Records supplied —

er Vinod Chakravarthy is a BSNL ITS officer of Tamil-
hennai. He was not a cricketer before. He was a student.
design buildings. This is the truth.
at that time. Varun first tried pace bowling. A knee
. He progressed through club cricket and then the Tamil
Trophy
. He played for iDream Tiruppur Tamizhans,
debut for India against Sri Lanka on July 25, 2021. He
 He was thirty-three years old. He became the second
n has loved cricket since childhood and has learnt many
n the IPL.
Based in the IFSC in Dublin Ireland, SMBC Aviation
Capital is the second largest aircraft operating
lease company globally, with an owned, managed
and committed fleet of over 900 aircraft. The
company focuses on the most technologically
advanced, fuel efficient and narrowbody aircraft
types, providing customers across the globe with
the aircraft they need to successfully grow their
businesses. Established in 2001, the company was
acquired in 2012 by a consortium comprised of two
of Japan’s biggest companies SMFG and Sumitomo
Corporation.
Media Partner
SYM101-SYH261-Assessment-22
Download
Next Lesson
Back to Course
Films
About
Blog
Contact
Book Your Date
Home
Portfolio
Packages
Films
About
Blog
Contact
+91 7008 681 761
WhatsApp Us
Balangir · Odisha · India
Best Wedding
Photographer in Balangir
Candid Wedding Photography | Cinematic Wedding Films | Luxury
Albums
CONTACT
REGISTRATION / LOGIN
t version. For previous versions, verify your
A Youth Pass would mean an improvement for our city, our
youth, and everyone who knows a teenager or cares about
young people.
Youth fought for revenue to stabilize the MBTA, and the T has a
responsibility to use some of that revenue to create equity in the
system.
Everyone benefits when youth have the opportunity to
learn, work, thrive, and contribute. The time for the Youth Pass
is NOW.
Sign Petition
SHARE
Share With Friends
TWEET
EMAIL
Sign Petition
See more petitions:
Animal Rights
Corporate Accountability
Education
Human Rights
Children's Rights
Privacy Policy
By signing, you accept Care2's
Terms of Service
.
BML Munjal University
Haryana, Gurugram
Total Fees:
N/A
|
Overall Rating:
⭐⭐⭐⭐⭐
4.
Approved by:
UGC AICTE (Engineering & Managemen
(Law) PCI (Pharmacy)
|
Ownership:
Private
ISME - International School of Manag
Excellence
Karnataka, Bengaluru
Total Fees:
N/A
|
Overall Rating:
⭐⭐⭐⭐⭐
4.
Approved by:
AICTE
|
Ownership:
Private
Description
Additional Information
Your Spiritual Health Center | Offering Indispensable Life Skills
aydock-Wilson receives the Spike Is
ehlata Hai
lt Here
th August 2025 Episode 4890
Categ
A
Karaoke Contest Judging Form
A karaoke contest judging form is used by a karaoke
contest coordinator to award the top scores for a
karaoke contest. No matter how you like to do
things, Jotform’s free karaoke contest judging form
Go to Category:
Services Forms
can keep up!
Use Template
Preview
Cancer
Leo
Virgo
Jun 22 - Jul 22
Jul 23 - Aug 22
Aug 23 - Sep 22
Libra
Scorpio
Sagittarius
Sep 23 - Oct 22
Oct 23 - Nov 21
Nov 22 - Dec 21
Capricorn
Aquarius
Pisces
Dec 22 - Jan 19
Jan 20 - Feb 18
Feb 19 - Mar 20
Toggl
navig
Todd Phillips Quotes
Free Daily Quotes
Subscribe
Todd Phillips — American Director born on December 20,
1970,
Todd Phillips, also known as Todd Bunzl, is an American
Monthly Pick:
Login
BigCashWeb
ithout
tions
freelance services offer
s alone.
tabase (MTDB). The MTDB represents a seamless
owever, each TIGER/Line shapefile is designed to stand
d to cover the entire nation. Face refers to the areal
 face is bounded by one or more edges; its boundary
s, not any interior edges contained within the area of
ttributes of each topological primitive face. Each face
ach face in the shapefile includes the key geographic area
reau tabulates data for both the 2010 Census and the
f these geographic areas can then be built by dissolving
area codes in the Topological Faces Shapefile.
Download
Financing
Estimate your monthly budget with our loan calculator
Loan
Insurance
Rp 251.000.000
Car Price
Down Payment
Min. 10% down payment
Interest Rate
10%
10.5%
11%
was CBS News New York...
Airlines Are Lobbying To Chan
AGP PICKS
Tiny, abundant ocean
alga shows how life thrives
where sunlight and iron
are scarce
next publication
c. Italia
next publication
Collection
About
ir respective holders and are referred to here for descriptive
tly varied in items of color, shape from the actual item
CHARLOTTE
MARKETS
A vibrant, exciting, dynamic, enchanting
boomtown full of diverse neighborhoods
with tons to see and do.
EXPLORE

Exercise requirements —
If a line in the material above contains "more", show that line.

Task result —
See more petitions:
 face is bounded by one or more edges; its boundary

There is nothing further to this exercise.